> [WHAT TO DO]
Tally the lines of the records that contain the string "CIRCLE", then give the total and nothing more.

Stored items

--

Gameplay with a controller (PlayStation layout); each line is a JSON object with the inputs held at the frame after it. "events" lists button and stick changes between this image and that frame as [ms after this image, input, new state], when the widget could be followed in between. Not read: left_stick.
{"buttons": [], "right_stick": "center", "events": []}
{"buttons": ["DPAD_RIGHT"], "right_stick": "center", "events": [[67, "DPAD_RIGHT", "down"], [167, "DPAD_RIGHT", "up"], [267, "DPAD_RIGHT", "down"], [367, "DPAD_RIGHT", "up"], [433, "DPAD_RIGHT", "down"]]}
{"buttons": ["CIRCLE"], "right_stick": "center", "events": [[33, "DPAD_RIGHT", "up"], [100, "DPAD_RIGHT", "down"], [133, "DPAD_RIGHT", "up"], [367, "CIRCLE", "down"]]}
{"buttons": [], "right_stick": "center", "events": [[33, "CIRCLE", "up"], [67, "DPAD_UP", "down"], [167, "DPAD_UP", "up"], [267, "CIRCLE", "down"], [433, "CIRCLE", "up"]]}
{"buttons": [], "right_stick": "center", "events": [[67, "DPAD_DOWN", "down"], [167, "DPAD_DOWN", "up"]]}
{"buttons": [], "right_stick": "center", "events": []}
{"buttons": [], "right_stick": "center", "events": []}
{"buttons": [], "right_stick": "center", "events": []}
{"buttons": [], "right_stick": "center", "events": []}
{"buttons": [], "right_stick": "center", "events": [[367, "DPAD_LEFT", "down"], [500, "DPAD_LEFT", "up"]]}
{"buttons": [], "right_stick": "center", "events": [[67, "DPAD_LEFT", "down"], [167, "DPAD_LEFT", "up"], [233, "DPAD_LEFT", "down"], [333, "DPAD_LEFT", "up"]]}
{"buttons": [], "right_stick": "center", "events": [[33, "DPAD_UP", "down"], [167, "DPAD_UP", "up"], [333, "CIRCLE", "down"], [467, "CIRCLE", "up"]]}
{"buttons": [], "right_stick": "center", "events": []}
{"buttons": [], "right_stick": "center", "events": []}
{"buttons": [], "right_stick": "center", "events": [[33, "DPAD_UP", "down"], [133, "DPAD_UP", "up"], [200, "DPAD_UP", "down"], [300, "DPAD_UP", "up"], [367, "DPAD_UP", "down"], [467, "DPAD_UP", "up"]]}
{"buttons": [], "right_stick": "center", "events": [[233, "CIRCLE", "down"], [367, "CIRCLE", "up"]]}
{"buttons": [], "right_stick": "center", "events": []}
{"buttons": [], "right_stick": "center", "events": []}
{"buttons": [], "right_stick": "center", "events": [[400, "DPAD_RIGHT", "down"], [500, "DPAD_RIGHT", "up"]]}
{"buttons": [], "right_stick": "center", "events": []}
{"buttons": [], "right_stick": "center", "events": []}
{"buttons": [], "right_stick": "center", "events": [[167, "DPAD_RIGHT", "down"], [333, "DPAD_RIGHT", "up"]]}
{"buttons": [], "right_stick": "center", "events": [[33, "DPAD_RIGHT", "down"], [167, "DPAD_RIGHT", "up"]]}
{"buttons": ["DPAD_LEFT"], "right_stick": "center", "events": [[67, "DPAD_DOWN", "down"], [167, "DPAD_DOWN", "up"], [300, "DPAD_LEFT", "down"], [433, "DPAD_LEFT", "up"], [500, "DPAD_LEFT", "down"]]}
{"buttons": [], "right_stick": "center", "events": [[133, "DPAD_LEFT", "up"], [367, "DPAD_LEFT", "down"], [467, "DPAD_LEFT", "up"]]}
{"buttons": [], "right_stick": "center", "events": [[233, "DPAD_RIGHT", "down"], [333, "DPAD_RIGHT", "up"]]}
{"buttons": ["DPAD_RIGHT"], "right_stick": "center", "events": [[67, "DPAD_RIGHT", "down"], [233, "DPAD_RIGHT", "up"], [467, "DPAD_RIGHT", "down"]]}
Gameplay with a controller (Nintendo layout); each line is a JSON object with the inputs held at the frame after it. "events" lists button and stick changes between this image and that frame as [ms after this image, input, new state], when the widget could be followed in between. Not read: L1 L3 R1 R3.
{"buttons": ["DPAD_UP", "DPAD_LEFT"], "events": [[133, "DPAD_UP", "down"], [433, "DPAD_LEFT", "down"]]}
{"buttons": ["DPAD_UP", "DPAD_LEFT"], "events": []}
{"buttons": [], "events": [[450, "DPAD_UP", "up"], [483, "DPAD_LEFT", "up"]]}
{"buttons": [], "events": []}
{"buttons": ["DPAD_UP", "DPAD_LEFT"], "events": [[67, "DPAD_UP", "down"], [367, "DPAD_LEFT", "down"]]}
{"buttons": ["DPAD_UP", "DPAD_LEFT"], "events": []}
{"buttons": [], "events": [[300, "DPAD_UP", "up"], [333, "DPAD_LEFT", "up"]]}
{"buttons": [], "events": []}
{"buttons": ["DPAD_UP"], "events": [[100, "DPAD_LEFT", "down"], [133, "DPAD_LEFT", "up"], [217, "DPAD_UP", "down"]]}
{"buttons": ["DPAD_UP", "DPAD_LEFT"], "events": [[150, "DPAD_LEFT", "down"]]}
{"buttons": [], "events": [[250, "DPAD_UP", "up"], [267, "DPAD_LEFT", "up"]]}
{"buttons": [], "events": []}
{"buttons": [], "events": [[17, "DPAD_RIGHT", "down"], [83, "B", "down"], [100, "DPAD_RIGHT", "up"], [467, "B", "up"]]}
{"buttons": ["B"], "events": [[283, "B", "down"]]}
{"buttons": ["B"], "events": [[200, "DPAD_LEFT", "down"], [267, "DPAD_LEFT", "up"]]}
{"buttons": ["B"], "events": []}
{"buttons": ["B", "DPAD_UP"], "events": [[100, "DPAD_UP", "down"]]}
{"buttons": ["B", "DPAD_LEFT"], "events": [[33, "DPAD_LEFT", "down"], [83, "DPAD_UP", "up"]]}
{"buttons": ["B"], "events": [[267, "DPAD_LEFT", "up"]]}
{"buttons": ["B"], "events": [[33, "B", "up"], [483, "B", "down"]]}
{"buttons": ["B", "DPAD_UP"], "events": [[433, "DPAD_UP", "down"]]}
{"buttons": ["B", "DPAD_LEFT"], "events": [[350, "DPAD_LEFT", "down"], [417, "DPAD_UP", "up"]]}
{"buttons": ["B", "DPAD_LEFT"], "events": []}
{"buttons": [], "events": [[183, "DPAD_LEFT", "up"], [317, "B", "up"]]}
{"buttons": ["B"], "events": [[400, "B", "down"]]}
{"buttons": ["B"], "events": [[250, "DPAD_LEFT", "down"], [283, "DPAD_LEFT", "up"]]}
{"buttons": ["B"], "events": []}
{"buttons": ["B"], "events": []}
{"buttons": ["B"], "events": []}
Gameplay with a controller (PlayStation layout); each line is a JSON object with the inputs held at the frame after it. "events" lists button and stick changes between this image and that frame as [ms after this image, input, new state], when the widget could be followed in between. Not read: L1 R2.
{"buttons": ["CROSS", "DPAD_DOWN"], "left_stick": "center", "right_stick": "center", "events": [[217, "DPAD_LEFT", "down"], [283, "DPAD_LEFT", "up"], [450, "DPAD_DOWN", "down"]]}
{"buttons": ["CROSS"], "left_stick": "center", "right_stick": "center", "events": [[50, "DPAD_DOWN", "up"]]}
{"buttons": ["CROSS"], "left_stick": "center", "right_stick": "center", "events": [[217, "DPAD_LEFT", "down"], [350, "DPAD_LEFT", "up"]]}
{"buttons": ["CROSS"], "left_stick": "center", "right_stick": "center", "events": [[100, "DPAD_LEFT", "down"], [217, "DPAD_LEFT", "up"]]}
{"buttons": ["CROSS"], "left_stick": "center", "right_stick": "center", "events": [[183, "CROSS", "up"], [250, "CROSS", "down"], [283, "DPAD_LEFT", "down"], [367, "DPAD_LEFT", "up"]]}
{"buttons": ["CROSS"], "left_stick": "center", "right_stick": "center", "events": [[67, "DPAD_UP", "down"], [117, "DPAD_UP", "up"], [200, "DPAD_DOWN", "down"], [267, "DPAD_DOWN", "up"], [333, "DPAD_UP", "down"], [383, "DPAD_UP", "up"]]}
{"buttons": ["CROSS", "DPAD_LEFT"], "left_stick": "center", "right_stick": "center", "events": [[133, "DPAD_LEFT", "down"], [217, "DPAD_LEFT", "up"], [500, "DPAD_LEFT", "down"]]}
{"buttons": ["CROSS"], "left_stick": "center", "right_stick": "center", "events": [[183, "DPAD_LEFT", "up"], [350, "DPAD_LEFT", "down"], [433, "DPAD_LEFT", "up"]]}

--

> [RESPONSE AREA]
4